Clark’s decision to retire was his own, and legal experts disagreed at the time about whether it was required. “Some observers had thought that Justice Clark could remain on the bench, because the Attorney General rarely signs documents that go before the Court,” The New York Times reported in March 1967. (The article noted that the conflict of interest is clearer with a solicitor general, “who represents the Justice Department before the Court,” which explains why Chief Justice Charles Evans Hughes’ son resigned as solicitor general when his father was appointed.)

Under federal law, a justice is required to “disqualify himself in any proceeding in which his impartiality might reasonably be questioned,” although there is no apparent enforcement mechanism. The statute highlights a family member’s involvement in a case as one of many potential reasons for recusal, but it doesn’t offer an exhaustive definition of this. It states that justices should not hear cases in which they, their spouse, or a “minor child residing” in their household “has a financial interest” or “any other interest that could be substantially affected by the outcome of the proceeding.” It also says that recusal is required when justices, their spouse, “or a person within the third degree of relationship to either of them, or the spouse of such a person” is a “party to the proceeding,” is “acting as lawyer” in the case, is a potential “material witness,” or has an interest known to the justice that stands to be “substantially affected” by the outcome of the dispute.

It’s clear under this law that a justice would be expected to recuse himself if his son were to argue a case before the court, but, as the debate over Clark’s retirement illustrates, it’s less clear if having a family member serving in a prominent role in the executive branch means that a justice would not be able to hear cases involving any part of the administration.

In November 2023, after a series of scandals related to Alito and Thomas taking – and then not disclosing – luxury trips with people involved (or later involved) in Supreme Court cases, the court built on the federal law regarding recusals with a formal code of conduct, which uses much of the same language concerning potential conflicts of interest involving family members. Under the code, justices are required to recuse themselves from “a proceeding in which the Justice’s impartiality might reasonably be questioned.” The code defines this as a situation in which “an unbiased and reasonable person who is aware of all relevant circumstances would doubt that the Justice could fairly discharge his or her duties.”

However, as SCOTUSblog reported when the code of conduct was released, it too “does not provide for any mechanism for its enforcement,” meaning that it is up to the justices to determine what to do when a potential conflict of interest falls into a grey area. And in making that determination, the justices may err on the side of hearing the case, because, as the code says, “[t]he loss of even one Justice may undermine” the court’s work.

In a statement to NOTUS about Philip Alito’s role at the Treasury Department, the Supreme Court’s public information officer, Patricia McCabe, shed some light on how the court has navigated potential ethics issues. Justice Alito did not recuse himself from this term’s tariffs cases, she explained, because Philip Alito “has not worked on any matter related to the tariffs imposed by the federal government.”
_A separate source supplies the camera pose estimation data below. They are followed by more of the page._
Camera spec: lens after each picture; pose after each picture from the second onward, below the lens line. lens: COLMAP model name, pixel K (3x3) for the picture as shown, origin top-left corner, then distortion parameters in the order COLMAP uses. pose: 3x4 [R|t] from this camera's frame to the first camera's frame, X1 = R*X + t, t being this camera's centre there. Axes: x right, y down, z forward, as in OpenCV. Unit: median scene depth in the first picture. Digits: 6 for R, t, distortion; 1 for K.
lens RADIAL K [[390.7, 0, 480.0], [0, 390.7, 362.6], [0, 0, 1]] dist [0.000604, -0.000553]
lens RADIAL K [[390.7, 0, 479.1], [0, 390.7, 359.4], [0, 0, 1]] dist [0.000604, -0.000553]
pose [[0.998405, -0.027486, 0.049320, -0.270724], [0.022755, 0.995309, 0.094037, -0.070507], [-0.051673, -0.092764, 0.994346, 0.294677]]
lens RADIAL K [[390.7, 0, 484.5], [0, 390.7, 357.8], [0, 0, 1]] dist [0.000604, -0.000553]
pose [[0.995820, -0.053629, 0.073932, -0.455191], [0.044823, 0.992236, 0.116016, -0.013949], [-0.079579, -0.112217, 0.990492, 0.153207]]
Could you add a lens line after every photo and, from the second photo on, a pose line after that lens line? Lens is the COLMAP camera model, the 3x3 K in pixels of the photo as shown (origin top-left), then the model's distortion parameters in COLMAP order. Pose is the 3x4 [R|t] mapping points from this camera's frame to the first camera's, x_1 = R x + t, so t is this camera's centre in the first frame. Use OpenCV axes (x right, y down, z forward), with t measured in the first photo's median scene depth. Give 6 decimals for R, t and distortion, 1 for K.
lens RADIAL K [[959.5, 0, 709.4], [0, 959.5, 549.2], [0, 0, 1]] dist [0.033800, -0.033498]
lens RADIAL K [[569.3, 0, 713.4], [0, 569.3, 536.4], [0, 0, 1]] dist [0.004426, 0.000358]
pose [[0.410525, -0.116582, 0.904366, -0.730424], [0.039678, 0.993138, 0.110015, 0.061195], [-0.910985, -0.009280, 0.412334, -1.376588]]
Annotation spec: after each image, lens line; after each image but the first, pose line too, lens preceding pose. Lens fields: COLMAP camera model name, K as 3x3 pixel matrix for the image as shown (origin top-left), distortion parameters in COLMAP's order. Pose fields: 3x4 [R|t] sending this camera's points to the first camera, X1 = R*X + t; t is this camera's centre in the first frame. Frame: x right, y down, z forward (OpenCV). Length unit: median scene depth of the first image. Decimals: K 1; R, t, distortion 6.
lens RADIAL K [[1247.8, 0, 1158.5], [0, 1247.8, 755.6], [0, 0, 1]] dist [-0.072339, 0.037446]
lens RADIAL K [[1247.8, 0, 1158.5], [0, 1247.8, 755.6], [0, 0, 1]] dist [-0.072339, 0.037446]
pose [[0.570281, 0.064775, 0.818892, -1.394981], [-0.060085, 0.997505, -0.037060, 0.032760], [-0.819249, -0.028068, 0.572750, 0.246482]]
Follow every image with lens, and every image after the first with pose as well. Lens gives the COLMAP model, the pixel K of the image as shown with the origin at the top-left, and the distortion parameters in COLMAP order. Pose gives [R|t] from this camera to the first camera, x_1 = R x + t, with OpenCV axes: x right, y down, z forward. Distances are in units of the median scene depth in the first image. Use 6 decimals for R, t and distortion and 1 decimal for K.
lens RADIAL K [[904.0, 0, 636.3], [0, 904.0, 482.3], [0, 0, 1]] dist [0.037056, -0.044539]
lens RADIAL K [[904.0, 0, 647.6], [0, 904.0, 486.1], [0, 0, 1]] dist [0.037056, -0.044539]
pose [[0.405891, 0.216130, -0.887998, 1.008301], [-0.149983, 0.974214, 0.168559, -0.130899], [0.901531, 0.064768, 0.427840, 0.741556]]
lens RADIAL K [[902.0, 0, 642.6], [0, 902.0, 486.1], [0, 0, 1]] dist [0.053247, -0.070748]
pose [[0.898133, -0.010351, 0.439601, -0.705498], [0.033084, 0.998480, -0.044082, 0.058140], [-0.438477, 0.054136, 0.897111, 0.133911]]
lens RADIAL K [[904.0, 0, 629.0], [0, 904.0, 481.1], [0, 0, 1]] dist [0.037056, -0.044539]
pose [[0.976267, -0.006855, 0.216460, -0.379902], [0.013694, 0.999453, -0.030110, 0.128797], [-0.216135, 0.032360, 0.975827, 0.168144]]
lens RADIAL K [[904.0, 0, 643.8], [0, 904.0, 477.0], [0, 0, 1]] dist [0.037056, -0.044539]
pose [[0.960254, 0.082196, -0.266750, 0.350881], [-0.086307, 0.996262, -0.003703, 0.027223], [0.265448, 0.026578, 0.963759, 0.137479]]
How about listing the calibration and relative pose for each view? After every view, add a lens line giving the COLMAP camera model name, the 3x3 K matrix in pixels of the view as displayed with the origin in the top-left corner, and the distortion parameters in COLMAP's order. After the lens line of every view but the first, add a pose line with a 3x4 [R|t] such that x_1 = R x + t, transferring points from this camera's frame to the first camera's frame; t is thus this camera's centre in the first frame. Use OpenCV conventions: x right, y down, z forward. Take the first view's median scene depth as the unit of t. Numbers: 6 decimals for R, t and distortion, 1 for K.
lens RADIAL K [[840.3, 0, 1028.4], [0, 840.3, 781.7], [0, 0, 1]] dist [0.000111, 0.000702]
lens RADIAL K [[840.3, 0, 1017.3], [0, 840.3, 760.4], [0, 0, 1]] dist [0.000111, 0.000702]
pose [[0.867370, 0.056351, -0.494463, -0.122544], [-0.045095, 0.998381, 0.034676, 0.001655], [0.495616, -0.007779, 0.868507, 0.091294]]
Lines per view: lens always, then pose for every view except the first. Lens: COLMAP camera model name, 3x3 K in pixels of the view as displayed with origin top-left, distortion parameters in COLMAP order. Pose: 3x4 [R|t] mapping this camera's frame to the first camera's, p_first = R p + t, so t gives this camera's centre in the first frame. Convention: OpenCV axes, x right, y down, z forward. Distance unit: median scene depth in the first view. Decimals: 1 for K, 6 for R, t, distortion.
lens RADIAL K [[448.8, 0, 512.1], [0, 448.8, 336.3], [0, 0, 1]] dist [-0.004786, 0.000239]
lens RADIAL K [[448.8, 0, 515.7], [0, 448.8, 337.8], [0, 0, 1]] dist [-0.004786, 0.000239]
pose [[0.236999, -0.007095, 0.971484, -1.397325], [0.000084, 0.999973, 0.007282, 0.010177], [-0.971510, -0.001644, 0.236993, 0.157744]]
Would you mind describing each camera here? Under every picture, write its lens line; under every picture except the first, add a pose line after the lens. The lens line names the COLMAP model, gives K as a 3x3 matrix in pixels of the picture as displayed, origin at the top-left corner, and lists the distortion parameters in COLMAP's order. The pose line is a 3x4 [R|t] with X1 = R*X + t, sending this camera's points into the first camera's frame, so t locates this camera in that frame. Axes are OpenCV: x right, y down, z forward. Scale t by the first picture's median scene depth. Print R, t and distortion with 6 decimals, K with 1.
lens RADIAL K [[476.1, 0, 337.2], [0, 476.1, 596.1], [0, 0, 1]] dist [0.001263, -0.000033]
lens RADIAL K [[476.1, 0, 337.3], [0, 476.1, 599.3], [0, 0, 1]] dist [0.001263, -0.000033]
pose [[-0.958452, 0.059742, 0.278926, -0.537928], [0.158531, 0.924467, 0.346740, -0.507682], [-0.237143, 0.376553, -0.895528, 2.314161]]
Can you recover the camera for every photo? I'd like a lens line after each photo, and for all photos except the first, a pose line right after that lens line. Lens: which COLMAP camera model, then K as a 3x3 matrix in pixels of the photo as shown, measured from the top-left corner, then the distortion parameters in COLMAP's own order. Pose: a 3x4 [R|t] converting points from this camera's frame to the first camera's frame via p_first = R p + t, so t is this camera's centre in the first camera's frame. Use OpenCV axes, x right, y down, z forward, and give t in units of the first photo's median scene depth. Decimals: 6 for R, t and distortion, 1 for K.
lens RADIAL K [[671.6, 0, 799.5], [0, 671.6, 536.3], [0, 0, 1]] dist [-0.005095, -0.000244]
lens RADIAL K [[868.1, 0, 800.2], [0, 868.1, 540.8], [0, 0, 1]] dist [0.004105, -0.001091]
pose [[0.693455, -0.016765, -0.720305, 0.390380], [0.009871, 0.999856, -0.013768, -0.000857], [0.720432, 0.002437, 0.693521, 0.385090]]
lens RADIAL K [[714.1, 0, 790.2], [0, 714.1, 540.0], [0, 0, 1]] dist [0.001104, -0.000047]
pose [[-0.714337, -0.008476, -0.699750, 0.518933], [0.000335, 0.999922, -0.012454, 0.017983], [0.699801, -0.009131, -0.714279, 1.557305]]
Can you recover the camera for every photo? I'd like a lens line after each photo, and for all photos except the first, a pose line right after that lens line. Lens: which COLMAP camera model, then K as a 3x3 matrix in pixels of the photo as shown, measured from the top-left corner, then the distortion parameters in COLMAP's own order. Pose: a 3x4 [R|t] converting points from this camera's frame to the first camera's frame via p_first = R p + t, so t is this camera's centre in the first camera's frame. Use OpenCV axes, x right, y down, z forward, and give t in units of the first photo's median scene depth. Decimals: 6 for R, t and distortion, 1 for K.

In his Bloomberg column, Roth, who has often criticized the court’s approach to recusals, wrote that he understands this decision. “If a case where Phil had direct involvement ever did reach his father’s desk, I’m confident Alito would recuse. Why? Because he’s done it in the past. When Phil was working as an aide on the Senate’s Permanent Subcommittee on Investigations in 2016, one of its subpoenas was challenged all the way to the Supreme Court. As Alito’s colleagues dismissed the challenge, a court order stated that the justice ‘took no part’ in considering it,” Roth said.

In any event, the ongoing debate over justices’ potential conflicts of interest is unlikely to vanish as long as confusion persists over how to apply and enforce the rules for recusal.